» PASSAGE PROVIDED
Plotting many series together in a heatmap can show highly correlated series very clearly.

I did this offline, dumping the whole training set to ~145 PNG files 1000 pixels high each, then browsed them with an app... There are around 49000 page titles and hundreds of shared patterns between them all - sorting by the "Page" column is a good first start at finding correlated series.

Here are some of the highlights, patterns that really stand out.

Heatmaps are good for a general overview, but I cannot find a good way to see the page titles alongside the graphics, so quite limited. Some of them make good guessing games ;)

In [None]:
import numpy as np
import pandas as pd
import gc, os, sys
import matplotlib.pyplot as plt
import matplotlib.dates as mdates
%matplotlib inline

In [None]:
def dtypes():
    train = pd.read_csv("../input/train_2.csv", index_col='Page', nrows=2)

» DATA PROVIDED
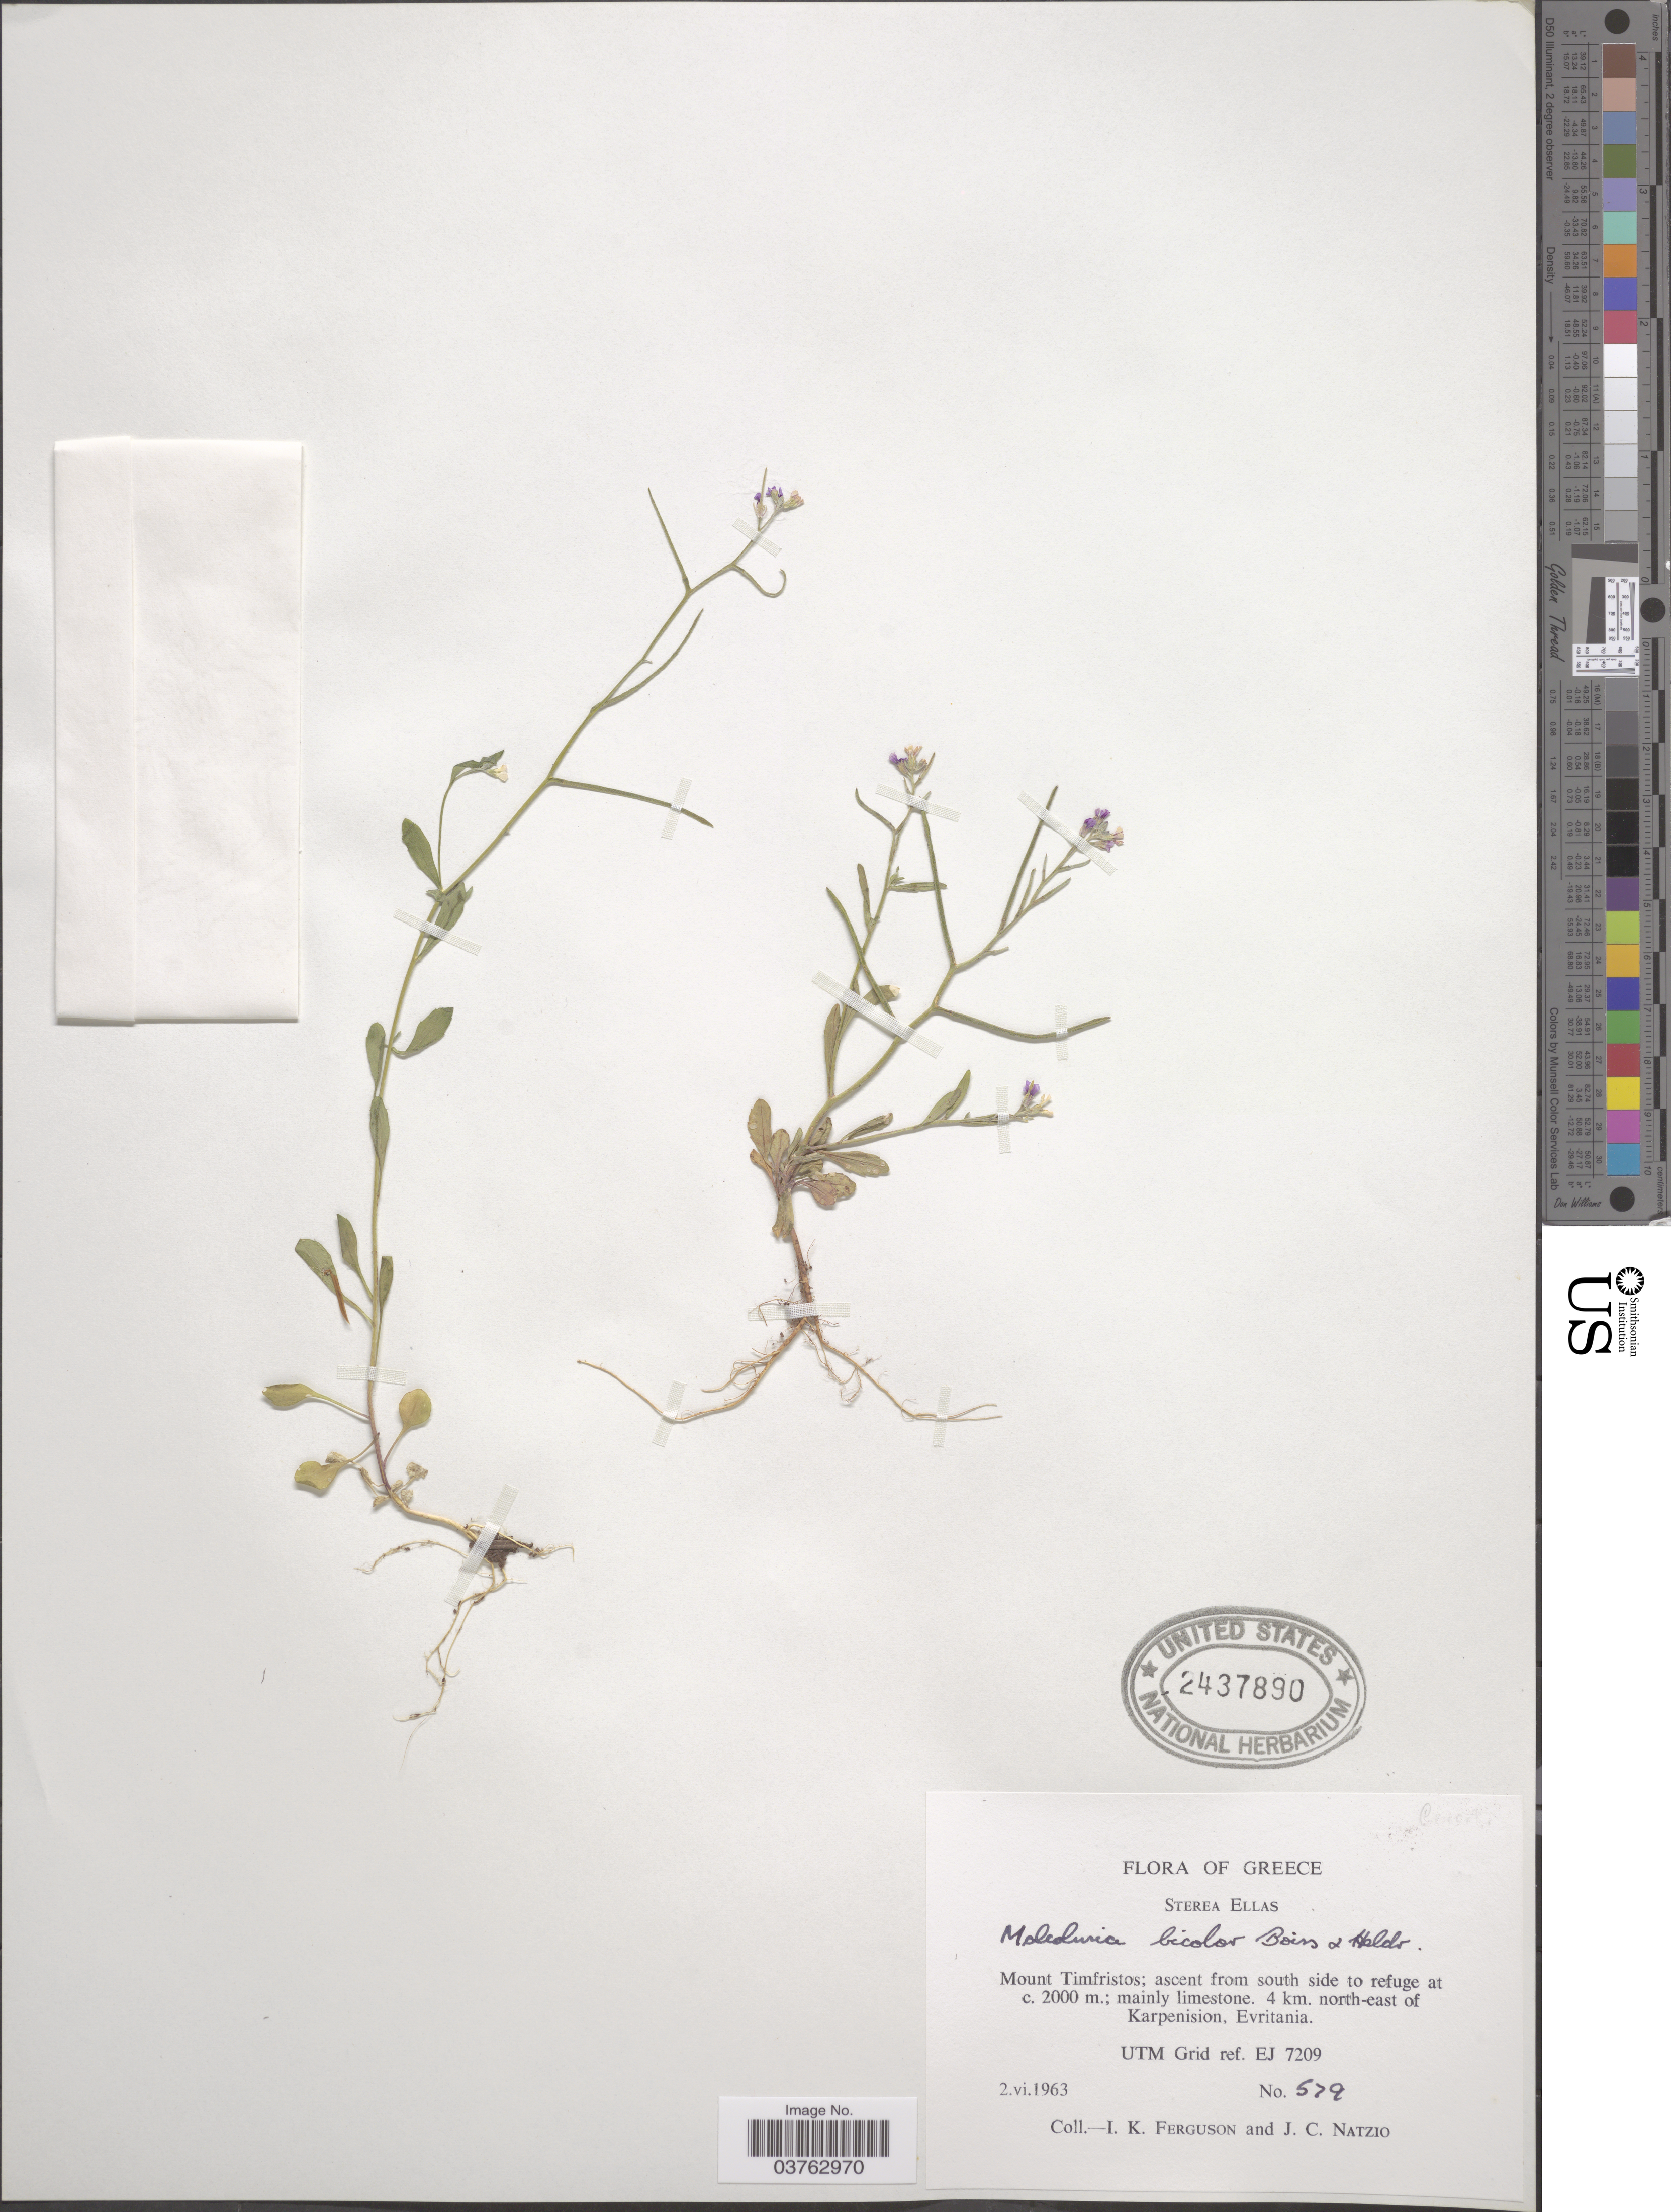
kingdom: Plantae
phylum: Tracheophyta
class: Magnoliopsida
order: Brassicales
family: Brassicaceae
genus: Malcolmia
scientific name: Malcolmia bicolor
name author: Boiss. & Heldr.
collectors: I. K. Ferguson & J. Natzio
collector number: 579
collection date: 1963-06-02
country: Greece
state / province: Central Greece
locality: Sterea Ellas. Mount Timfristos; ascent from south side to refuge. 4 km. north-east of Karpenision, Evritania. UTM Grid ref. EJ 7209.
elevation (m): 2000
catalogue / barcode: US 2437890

» EXERCISE A
Repeat the part of the heatmap text starting at "Plotting many series" and ending at "finding correlated series.".
» EXERCISE B
For each statement, say yes or no according to the heatmap text, and quote the words that decide it. (i) The whole training set was dumped to roughly 145 PNG files, each 1000 pixels high. (ii) There are roughly 4,900 page titles. (iii) The writer found a good way to see the page titles alongside the graphics.
The records play no part in what follows.

» RIGHT ANSWER A
Plotting many series together in a heatmap can show highly correlated series very clearly.

I did this offline, dumping the whole training set to ~145 PNG files 1000 pixels high each, then browsed them with an app... There are around 49000 page titles and hundreds of shared patterns between them all - sorting by the "Page" column is a good first start at finding correlated series.

» RIGHT ANSWER B
(i) Yes: "dumping the whole training set to ~145 PNG files 1000 pixels high each"
(ii) No: "There are around 49000 page titles"
(iii) No: "I cannot find a good way to see the page titles alongside the graphics"